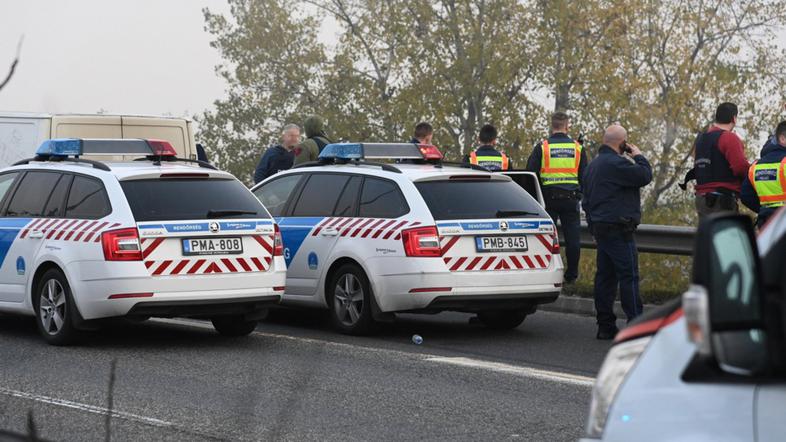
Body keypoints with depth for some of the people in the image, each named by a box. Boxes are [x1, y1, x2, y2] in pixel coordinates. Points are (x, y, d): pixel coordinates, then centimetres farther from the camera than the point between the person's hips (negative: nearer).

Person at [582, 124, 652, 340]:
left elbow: (587, 200, 23)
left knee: (605, 275, 9)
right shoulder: (616, 164, -16)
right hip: (618, 229, -10)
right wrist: (638, 156, 0)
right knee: (629, 275, -9)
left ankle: (605, 326, 10)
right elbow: (645, 176, -18)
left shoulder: (594, 164, 18)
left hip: (599, 226, 10)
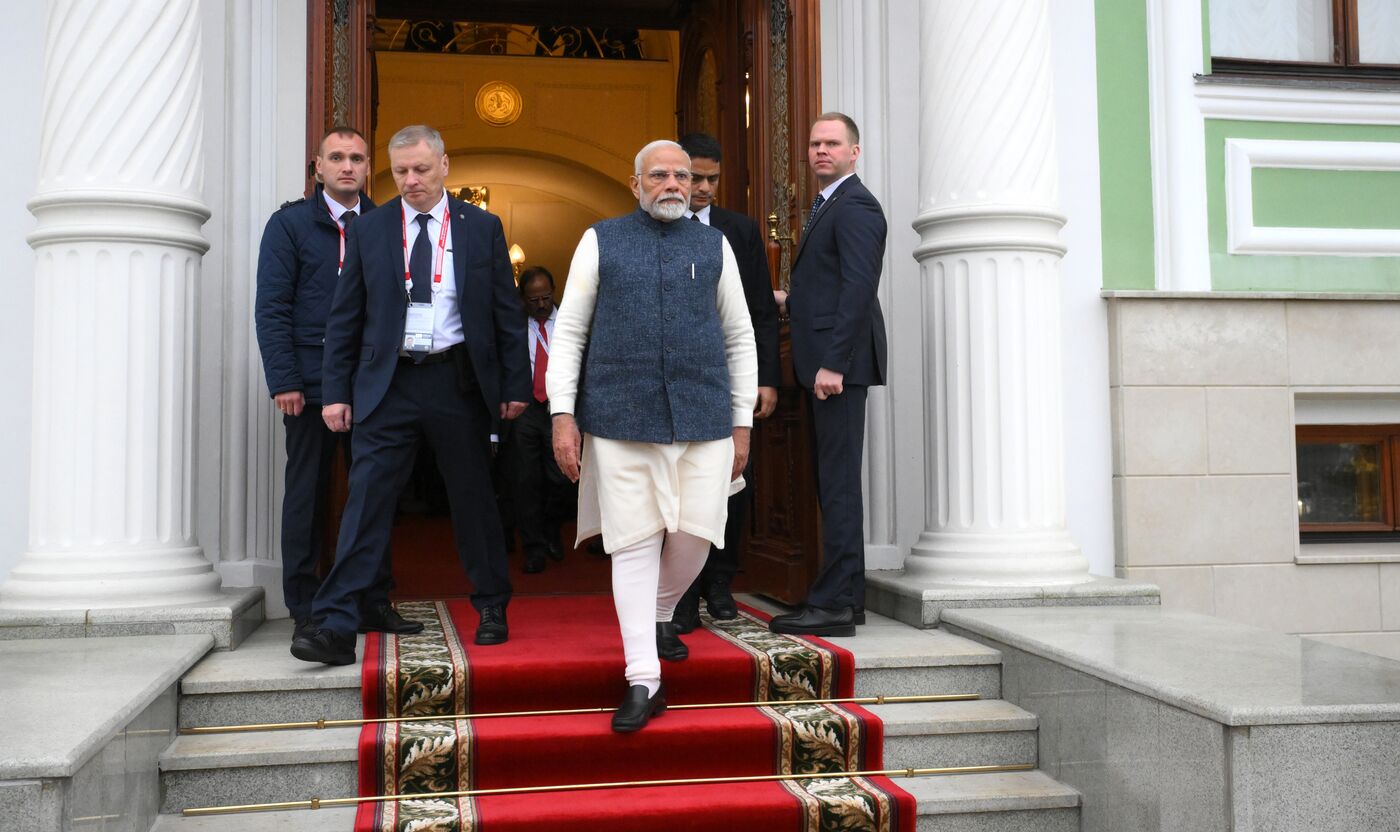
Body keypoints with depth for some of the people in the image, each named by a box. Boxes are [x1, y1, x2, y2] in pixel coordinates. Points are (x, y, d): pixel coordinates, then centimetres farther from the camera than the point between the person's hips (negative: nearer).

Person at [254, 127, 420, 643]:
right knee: (307, 493, 3)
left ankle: (374, 602, 16)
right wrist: (283, 380, -12)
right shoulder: (291, 223, 3)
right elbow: (271, 308, -3)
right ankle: (305, 610, 11)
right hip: (311, 382, -3)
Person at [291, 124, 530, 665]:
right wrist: (335, 392, 0)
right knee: (366, 503, -4)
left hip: (460, 382, 0)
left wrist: (514, 386, 0)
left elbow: (507, 313, 5)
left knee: (473, 500, 10)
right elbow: (345, 317, 6)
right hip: (388, 383, 0)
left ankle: (491, 609, 26)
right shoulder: (369, 230, 6)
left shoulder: (482, 228, 4)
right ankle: (335, 628, -3)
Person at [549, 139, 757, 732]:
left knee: (695, 534, -1)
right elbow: (569, 332, 6)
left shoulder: (714, 247, 12)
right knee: (635, 543, -1)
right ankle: (643, 683, 5)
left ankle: (660, 613, 32)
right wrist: (563, 415, -3)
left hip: (704, 419, 2)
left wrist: (742, 422, 10)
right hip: (620, 420, -1)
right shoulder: (601, 242, 8)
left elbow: (739, 338, 14)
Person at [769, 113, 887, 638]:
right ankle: (847, 594, 18)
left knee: (837, 483, -8)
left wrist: (833, 363, -23)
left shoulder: (855, 207, -10)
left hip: (839, 364, -10)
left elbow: (857, 289, -19)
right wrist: (791, 297, 16)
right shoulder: (828, 206, 22)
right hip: (823, 363, 10)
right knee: (834, 482, 12)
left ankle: (834, 604, -5)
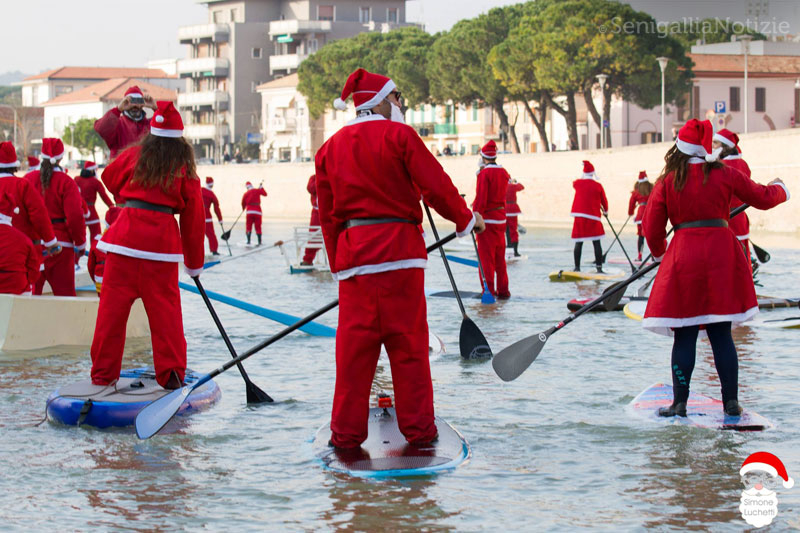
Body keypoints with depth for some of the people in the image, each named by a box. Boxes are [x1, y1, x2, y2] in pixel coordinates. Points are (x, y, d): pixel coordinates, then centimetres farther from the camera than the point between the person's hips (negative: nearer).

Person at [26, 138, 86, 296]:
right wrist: (80, 243, 1)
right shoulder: (66, 182, -7)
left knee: (30, 291, 7)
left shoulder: (28, 178, 4)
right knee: (64, 293, 1)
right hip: (60, 244, -3)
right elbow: (75, 215, -11)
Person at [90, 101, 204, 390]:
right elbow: (193, 219, 10)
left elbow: (110, 177, 26)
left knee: (113, 305, 4)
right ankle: (171, 373, 4)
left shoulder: (134, 156, 7)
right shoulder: (186, 170, 6)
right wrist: (194, 263, 18)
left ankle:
================
All lines holding the word "knee" must be copied from the data.

left knee: (605, 275, 9)
right knee: (629, 275, -9)
right knee: (307, 493, 3)
right knee: (366, 503, -4)
left knee: (473, 500, 10)
left knee: (695, 534, -1)
right knee: (635, 543, -1)
left knee: (837, 483, -8)
right knee: (834, 482, 12)
left knee: (30, 291, 7)
right knee: (64, 293, 1)
left knee: (113, 305, 4)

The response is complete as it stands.